North Carolina based Biomarck Pharmaceuticals has received FDA allowance to begin human trials for their patented compound BIO-11006, for adults with lung cancer.
Discovered by Dr Ken Adler at North Carolina State University working in partnership with Biomarck, inhaled Bio-11006 has demonstrated effectiveness on human cell cultures and animals in the laboratory.

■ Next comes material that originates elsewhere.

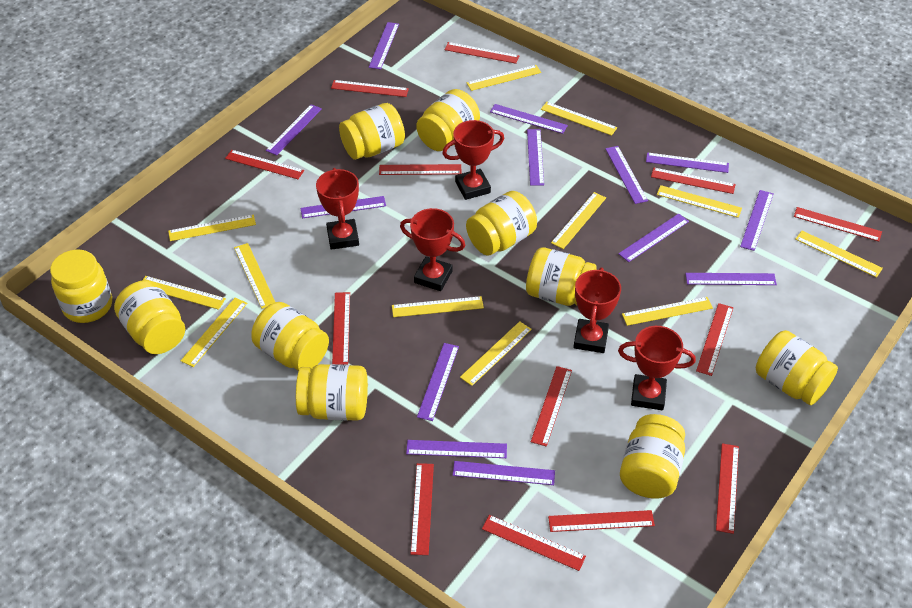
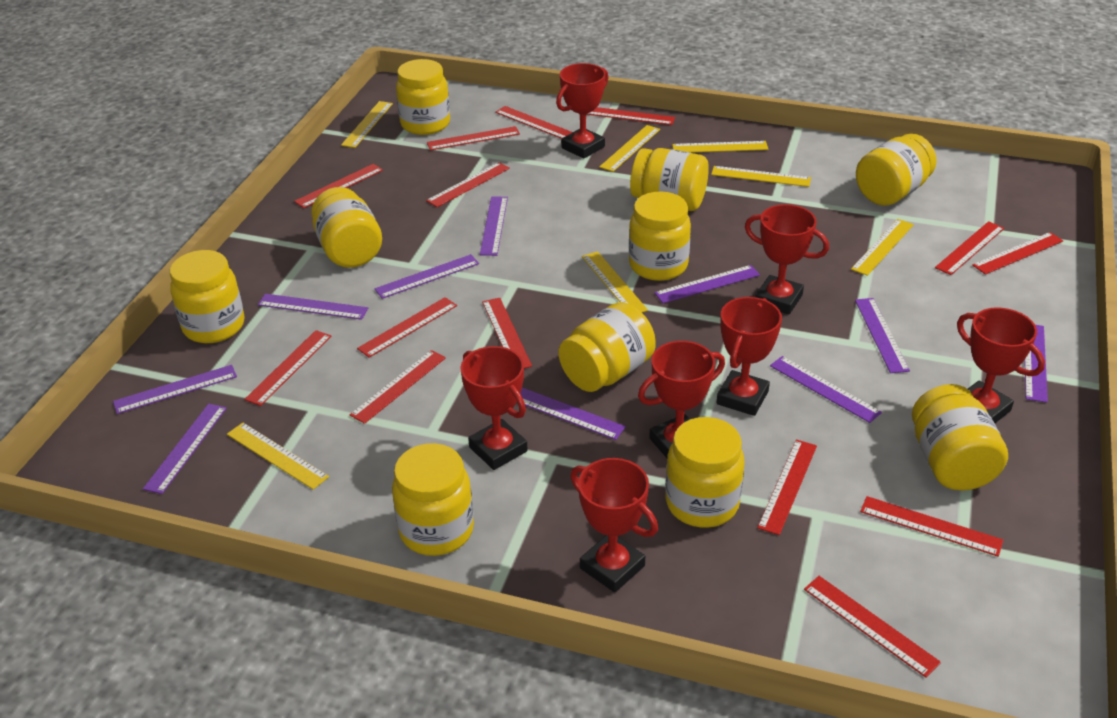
purple ruler: 13 -> 10
red ruler: 13 -> 14
red trophy: 5 -> 7
yellow ruler: 12 -> 7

It demonstrated impressive results in adult tumours and childhood cancers, specifically, Rhabdomyosarcoma, Neuroblastoma and Osteosarcoma in children.
Safety and tolerability
BIO-11006 has shown to be safe and tolerable in over 200 adult humans that have received the drug in previous studies for lung diseases.
Back in September, at the 3rd Annual Bella’s Ball, the Live Like Bella Childhood Cancer Foundation announced their partnership with Biomarck Pharmaceuticals and their plan to offer BIO-11006 for compassionate use starting the spring of 2017 for children battling certain types of cancer.
“It is amazing news that the FDA has allowed for human trails to begin and that Biomarck is moving forward to offer BIO-11006 for compassionate use”, Dr Guillermo De Angulo, Pediatric Oncologist in Miami, mentioned on stage during the ball,
“The promise of a potential new treatment option for compassionate use in children is very promising and very much needed.”
Now that the FDA has allowed human trials, new study sites will open around the country.
Free medication
While not all cases will be eligible for compassionate use in children, Biomarck and Live Like Bella intend to help as many children as they can with free drugs for cases that qualify and have not responded to approved treatment. Currently, BIO-11006 is administered via inhaled nebulizer and promises to be easy to take, particularly for children who normally receive cancer treatment intravenously.